Awaking a few days later, Creasy is informed of the blotched drop off and the ramifications on Pita’s life. It turns out that Creasy’s specialisation in the forces was assassinations and now an expert in the art of assassination is unleashed, vowing to kill everyone who was even remotely involved in the kidnapping and killing of Pita.

Man On Fire is a first class tale of redemption and revenge which has been told many times before but director Tony Scott manages to keep it fresh with some stunning visuals and sharp direction. Denzel Washington is never better when playing deeply flawed characters and this is no exception. Even though Creasy does some outright brutal things two things stand out; the calm and collected matter-of-factly manner he goes about his business and secondly the audience never looses their connection with him. Washington’s performance is very compelling and believable and not overdone and caricaturised as his turn in Training Day was. He really manages to portray a man who bit by bit regains his soul only to unleash all his anger against his enemies.

Dakota Fanning is excellent as Pita and shows why she is one of the hottest new stars to emerge on TV and films.

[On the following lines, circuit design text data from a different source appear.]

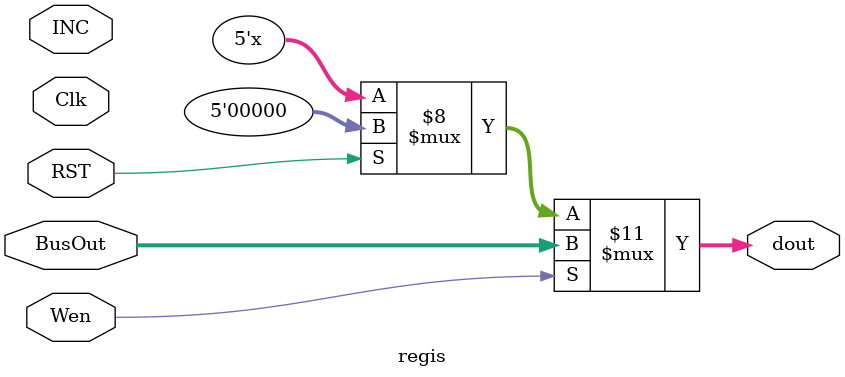
<source format=v>
module regis(Wen, BusOut, Clk, RST, INC, dout);
  input Wen, Clk, RST, INC;
  input[4:0] BusOut;
  output reg [4:0] dout = 5'd0;
  always @(BusOut)
    begin
        if      (Wen) dout <= BusOut;
        else if (RST) dout <= 5'd0;
        else if (INC) dout <= dout+1;
        else            dout <= dout;
      
    end
endmodule
</source>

She is one of these rare child actors who seems so professional and adapt already that she is either destined for superstardom or the dreaded path followed by Gary Coleman and McCauley Culkin. Both Fanning and Washington are superb in their scenes together.

Other good performances come from the ever dependable Christopher Walken who manages to restrain himself from his typically over-the-top ranting and psychotic mannerisms, this time replaced with a poignant speech about how Creasy is an artist of death. Rachael Ticotin and Giancarlo Giannini are also good as a reporter and AFI agent who keep Creasy informed on the criminal food-chain. Even Mickey Rourke who turns up as the family lawyer makes a refreshing change from his usual meathead roles.

The film is a bit too long at nearly 2½ hours and some might find the pace a little slow at times but that is a minor flaw. Other criticisms might be that the film lacks depth and is nothing more beyond a revenge flick where Tony Scott has tried to cover the gaps with excessive stylisation. Having said that don’t let this detract from what is a very entertaining yarn with some solid performances.